All you have to do is enter in your order number and either a shipping ZIP code, email, or phone number into an online form and you can start and complete a return with very little fuss. 

returns system

When to focus on customer retention

What you sell has a huge impact on which strategy you should focus on. A retailer selling high-end leather furniture is going to be categorically different from a store selling tea and coffee.

A store whose customers purchase high-value items frequently will have the highest customer lifetime value (CLV). These are the types of stores that have the most to gain from a solid retention strategy.

when to consider retention

In general, as you move to the right across this matrix you should start focusing more and more on retention. But remember, you should never ignore one or the other. It's about finding a balance that makes the most sense for your business.

Whether you should focus more on customer acquisition or retention is heavily influenced by where your store is in its lifecycle. A store that started yesterday is vastly different from one that’s been up and running for many years.

Take a look at the timeline below for general guidance on your store’s potential investment levels.

  1. Just starting: When you’ve just started your store there is one thing you should be focused on: getting customers. At this point your acquisition efforts should completely trump retention. Focus on strategies and tactics that will help you grow your customer base.
  2. Gaining traction: You now have loyal customers and you are getting sporadic sales. At this stage you can begin to introduce retention elements to encourage each customer to buy more. My recommendation would be to start with automated email campaigns that focus on encouraging a past customer to purchase from you again.
  3. Consistent: You aren’t quite an ecommerce juggernaut, but sales are growing. This is the point where you should begin to think about mixing in more retention with your acquisition efforts. You can look at starting a referral and/or a loyalty program, and getting more serious with marketing automation.

Your retention strategy is how you maximize the profitability of each customer.

  1. Established: You are now an established ecommerce store. A common problem for retailers of this size is finding ways to continue to grow. Acquisition may be leading to a lot of one-time purchases, but a retention strategy can get customers to buy more often, which increases their lifetime value. At this stage, you should be serious and deliberate about your retention efforts.
  2. Well-established: At this stage your store has made it past the initial gauntlet. You’ve achieved many early successes and you have a lot of processes and automations in place. Now is the time to focus heavily on retention.

Aside from the current stage your store is in, you’ll also want to tailor your strategy based on what you sell.

Build your customer retention strategy today

Your current customer base is the best asset your store has. Customers already know your brand, they know your products, and they appreciate your service.

Focusing your time and energy on improving the experience for this group, as opposed to always trying to find new customers, can be a powerful way to supercharge revenues for your store. Make customer retention a priority from this day forth!

Illustration by Rachel Tunstall


Customer retention FAQ

What is good customer retention?

A good customer retention rate for ecommerce brands is around 35%.

What are the top 3 keys to customer retention?

  • Provide an excellent product.
  • Engage with your customers through every channel (social media, email, etc.)
  • Use feedback, reviews, and surveys to better understand your customers.

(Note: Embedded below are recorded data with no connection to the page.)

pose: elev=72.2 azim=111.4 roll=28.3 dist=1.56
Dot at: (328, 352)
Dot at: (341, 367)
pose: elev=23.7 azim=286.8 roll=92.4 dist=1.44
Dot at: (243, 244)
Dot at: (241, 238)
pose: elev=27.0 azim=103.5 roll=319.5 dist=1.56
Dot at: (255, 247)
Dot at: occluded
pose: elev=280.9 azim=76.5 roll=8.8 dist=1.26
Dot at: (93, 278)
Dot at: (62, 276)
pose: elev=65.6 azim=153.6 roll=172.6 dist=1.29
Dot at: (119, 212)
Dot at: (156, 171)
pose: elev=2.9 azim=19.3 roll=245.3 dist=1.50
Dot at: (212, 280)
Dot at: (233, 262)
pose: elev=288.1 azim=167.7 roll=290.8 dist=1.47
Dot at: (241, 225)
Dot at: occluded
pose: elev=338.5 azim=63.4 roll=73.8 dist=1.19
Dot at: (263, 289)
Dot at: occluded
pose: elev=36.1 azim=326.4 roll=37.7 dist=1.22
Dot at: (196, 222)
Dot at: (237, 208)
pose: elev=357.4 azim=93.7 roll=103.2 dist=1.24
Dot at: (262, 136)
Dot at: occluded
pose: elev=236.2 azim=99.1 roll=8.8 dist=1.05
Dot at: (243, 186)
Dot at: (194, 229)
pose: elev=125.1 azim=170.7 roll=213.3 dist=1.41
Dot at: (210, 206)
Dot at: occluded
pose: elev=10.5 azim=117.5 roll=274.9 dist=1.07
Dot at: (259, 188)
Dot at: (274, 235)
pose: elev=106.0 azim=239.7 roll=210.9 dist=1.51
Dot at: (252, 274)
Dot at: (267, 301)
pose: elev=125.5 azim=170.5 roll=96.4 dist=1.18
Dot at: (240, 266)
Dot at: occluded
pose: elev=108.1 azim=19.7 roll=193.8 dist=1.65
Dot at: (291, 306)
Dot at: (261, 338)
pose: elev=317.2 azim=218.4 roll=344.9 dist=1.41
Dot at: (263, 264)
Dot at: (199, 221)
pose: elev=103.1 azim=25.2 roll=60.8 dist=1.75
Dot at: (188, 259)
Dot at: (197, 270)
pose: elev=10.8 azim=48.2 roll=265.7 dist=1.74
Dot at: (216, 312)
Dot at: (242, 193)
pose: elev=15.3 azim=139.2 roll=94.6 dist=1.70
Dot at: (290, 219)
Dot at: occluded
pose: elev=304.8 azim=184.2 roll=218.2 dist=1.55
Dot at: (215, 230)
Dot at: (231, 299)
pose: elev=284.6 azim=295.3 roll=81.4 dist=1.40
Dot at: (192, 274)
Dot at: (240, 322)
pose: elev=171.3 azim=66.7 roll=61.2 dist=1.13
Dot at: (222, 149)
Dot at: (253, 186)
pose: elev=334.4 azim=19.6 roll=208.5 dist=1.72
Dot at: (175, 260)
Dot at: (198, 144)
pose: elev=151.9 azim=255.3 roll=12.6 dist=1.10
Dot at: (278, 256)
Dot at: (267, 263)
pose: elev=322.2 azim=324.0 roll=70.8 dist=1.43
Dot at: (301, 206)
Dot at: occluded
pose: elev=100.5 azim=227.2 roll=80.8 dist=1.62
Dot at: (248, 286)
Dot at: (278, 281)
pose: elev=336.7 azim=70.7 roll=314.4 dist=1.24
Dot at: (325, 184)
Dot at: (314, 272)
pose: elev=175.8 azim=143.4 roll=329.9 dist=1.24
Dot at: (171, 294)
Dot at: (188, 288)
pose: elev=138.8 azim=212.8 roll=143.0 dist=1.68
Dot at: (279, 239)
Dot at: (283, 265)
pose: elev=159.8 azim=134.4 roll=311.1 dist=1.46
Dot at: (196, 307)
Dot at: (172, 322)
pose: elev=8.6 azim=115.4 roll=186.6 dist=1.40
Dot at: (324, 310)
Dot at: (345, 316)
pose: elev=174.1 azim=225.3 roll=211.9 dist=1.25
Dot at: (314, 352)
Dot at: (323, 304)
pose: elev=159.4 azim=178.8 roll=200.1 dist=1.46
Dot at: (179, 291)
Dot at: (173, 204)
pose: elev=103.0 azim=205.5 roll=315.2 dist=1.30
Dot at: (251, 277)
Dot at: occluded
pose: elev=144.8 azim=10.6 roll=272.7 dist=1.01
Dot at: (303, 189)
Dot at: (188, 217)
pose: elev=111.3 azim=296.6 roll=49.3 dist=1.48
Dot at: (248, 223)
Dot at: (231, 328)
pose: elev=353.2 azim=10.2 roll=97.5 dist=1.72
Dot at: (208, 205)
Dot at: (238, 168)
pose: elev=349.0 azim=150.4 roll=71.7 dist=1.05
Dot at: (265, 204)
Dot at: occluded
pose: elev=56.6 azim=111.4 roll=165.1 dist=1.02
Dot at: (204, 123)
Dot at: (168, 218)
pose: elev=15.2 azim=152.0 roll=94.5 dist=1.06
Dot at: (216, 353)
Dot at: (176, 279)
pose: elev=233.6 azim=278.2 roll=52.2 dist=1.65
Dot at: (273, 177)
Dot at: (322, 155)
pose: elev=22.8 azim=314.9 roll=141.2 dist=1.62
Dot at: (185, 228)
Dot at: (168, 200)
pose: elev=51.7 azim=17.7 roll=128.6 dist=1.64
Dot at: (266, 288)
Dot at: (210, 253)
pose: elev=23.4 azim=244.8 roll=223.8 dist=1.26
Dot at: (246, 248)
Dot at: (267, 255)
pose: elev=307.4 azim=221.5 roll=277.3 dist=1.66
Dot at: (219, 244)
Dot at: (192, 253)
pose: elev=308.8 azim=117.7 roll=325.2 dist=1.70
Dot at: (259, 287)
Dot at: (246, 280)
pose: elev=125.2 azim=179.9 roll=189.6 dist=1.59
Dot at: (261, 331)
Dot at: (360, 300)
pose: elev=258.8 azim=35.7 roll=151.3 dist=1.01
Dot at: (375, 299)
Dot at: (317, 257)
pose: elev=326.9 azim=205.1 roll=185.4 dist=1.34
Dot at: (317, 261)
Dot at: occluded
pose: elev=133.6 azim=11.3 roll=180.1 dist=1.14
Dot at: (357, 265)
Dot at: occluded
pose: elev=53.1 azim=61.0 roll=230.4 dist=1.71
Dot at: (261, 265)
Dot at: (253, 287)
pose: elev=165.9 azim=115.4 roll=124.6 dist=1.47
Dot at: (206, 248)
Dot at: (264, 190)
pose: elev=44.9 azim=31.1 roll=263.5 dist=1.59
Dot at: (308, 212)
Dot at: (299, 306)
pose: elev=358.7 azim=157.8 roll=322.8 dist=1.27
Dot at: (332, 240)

How do you improve customer retention?

Begin by figuring out how many of your customers are returning customers. Then use retention tactics like smooth customer onboarding, offering incentives, and great customer service to keep your customers happy and feeling appreciated.

How do you measure customer retention?

Take the total number of customers in a certain period and subtract it from the total number of new customers you’ve acquired during that same period. Then divide that number by the total number of customers at the beginning of the designated period and multiply that by one hundred.